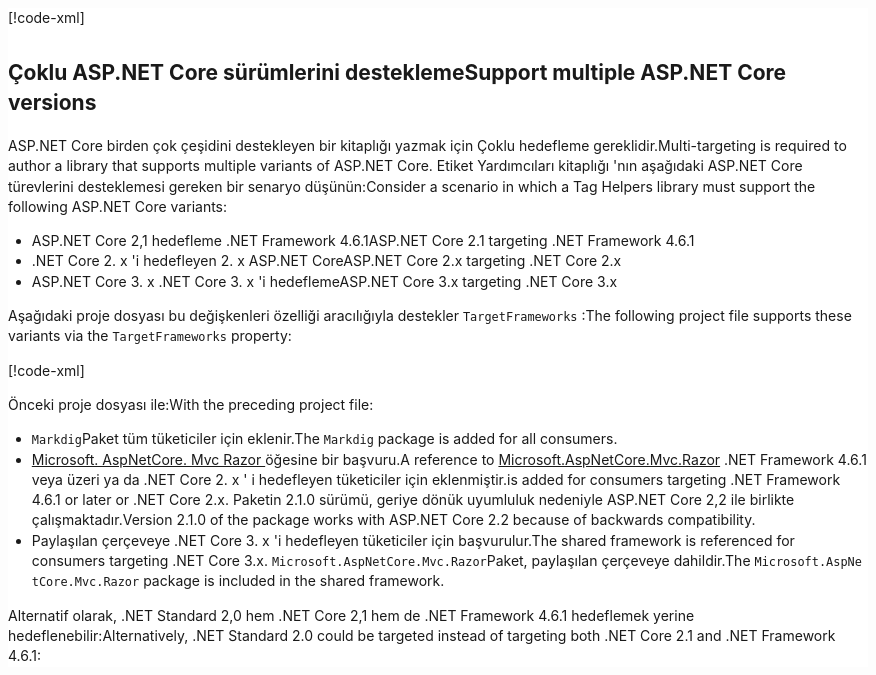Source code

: [!code-xml[](target-aspnetcore/samples/single-tfm/netstandard2.0-view-components-library.csproj)]

## <a name="support-multiple-aspnet-core-versions"></a><span data-ttu-id="2c7ae-190">Çoklu ASP.NET Core sürümlerini destekleme</span><span class="sxs-lookup"><span data-stu-id="2c7ae-190">Support multiple ASP.NET Core versions</span></span>

<span data-ttu-id="2c7ae-191">ASP.NET Core birden çok çeşidini destekleyen bir kitaplığı yazmak için Çoklu hedefleme gereklidir.</span><span class="sxs-lookup"><span data-stu-id="2c7ae-191">Multi-targeting is required to author a library that supports multiple variants of ASP.NET Core.</span></span> <span data-ttu-id="2c7ae-192">Etiket Yardımcıları kitaplığı 'nın aşağıdaki ASP.NET Core türevlerini desteklemesi gereken bir senaryo düşünün:</span><span class="sxs-lookup"><span data-stu-id="2c7ae-192">Consider a scenario in which a Tag Helpers library must support the following ASP.NET Core variants:</span></span>

* <span data-ttu-id="2c7ae-193">ASP.NET Core 2,1 hedefleme .NET Framework 4.6.1</span><span class="sxs-lookup"><span data-stu-id="2c7ae-193">ASP.NET Core 2.1 targeting .NET Framework 4.6.1</span></span>
* <span data-ttu-id="2c7ae-194">.NET Core 2. x 'i hedefleyen 2. x ASP.NET Core</span><span class="sxs-lookup"><span data-stu-id="2c7ae-194">ASP.NET Core 2.x targeting .NET Core 2.x</span></span>
* <span data-ttu-id="2c7ae-195">ASP.NET Core 3. x .NET Core 3. x 'i hedefleme</span><span class="sxs-lookup"><span data-stu-id="2c7ae-195">ASP.NET Core 3.x targeting .NET Core 3.x</span></span>

<span data-ttu-id="2c7ae-196">Aşağıdaki proje dosyası bu değişkenleri özelliği aracılığıyla destekler `TargetFrameworks` :</span><span class="sxs-lookup"><span data-stu-id="2c7ae-196">The following project file supports these variants via the `TargetFrameworks` property:</span></span>

[!code-xml[](target-aspnetcore/samples/multi-tfm/recommended-tag-helpers-library.csproj)]

<span data-ttu-id="2c7ae-197">Önceki proje dosyası ile:</span><span class="sxs-lookup"><span data-stu-id="2c7ae-197">With the preceding project file:</span></span>

* <span data-ttu-id="2c7ae-198">`Markdig`Paket tüm tüketiciler için eklenir.</span><span class="sxs-lookup"><span data-stu-id="2c7ae-198">The `Markdig` package is added for all consumers.</span></span>
* <span data-ttu-id="2c7ae-199">[Microsoft. AspNetCore. Mvc Razor ](https://www.nuget.org/packages/Microsoft.AspNetCore.Mvc.Razor) öğesine bir başvuru.</span><span class="sxs-lookup"><span data-stu-id="2c7ae-199">A reference to [Microsoft.AspNetCore.Mvc.Razor](https://www.nuget.org/packages/Microsoft.AspNetCore.Mvc.Razor)</span></span> <span data-ttu-id="2c7ae-200">.NET Framework 4.6.1 veya üzeri ya da .NET Core 2. x ' i hedefleyen tüketiciler için eklenmiştir.</span><span class="sxs-lookup"><span data-stu-id="2c7ae-200">is added for consumers targeting .NET Framework 4.6.1 or later or .NET Core 2.x.</span></span> <span data-ttu-id="2c7ae-201">Paketin 2.1.0 sürümü, geriye dönük uyumluluk nedeniyle ASP.NET Core 2,2 ile birlikte çalışmaktadır.</span><span class="sxs-lookup"><span data-stu-id="2c7ae-201">Version 2.1.0 of the package works with ASP.NET Core 2.2 because of backwards compatibility.</span></span>
* <span data-ttu-id="2c7ae-202">Paylaşılan çerçeveye .NET Core 3. x 'i hedefleyen tüketiciler için başvurulur.</span><span class="sxs-lookup"><span data-stu-id="2c7ae-202">The shared framework is referenced for consumers targeting .NET Core 3.x.</span></span> <span data-ttu-id="2c7ae-203">`Microsoft.AspNetCore.Mvc.Razor`Paket, paylaşılan çerçeveye dahildir.</span><span class="sxs-lookup"><span data-stu-id="2c7ae-203">The `Microsoft.AspNetCore.Mvc.Razor` package is included in the shared framework.</span></span>

<span data-ttu-id="2c7ae-204">Alternatif olarak, .NET Standard 2,0 hem .NET Core 2,1 hem de .NET Framework 4.6.1 hedeflemek yerine hedeflenebilir:</span><span class="sxs-lookup"><span data-stu-id="2c7ae-204">Alternatively, .NET Standard 2.0 could be targeted instead of targeting both .NET Core 2.1 and .NET Framework 4.6.1:</span></span>
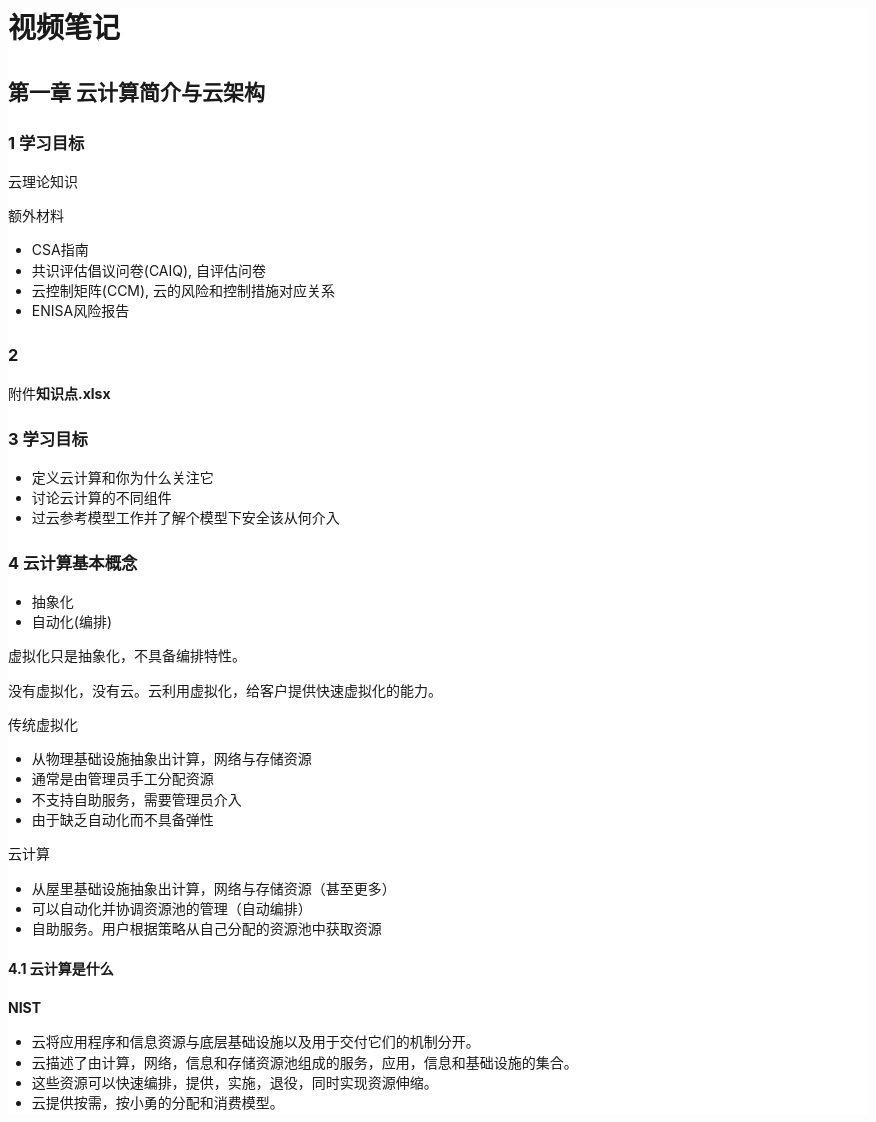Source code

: # 视频笔记

## 第一章 云计算简介与云架构

### 1 学习目标

云理论知识

额外材料

* CSA指南
* 共识评估倡议问卷(CAIQ), 自评估问卷
* 云控制矩阵(CCM), 云的风险和控制措施对应关系
* ENISA风险报告

### 2 

附件**知识点.xlsx**

### 3 学习目标

* 定义云计算和你为什么关注它
* 讨论云计算的不同组件
* 过云参考模型工作并了解个模型下安全该从何介入

### 4 云计算基本概念

* 抽象化
* 自动化(编排)

虚拟化只是抽象化，不具备编排特性。

没有虚拟化，没有云。云利用虚拟化，给客户提供快速虚拟化的能力。

传统虚拟化

* 从物理基础设施抽象出计算，网络与存储资源
* 通常是由管理员手工分配资源
* 不支持自助服务，需要管理员介入
* 由于缺乏自动化而不具备弹性

云计算

* 从屋里基础设施抽象出计算，网络与存储资源（甚至更多）
* 可以自动化并协调资源池的管理（自动编排）
* 自助服务。用户根据策略从自己分配的资源池中获取资源

#### 4.1 云计算是什么

**NIST**

* 云将应用程序和信息资源与底层基础设施以及用于交付它们的机制分开。
* 云描述了由计算，网络，信息和存储资源池组成的服务，应用，信息和基础设施的集合。
* 这些资源可以快速编排，提供，实施，退役，同时实现资源伸缩。
* 云提供按需，按小勇的分配和消费模型。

==================================================

Out of the records above, pull the lines that include the word "project".

<span data-ttu-id="2c7ae-196">Aşağıdaki proje dosyası bu değişkenleri özelliği aracılığıyla destekler `TargetFrameworks` :</span><span class="sxs-lookup"><span data-stu-id="2c7ae-196">The following project file supports these variants via the `TargetFrameworks` property:</span></span>
<span data-ttu-id="2c7ae-197">Önceki proje dosyası ile:</span><span class="sxs-lookup"><span data-stu-id="2c7ae-197">With the preceding project file:</span></span>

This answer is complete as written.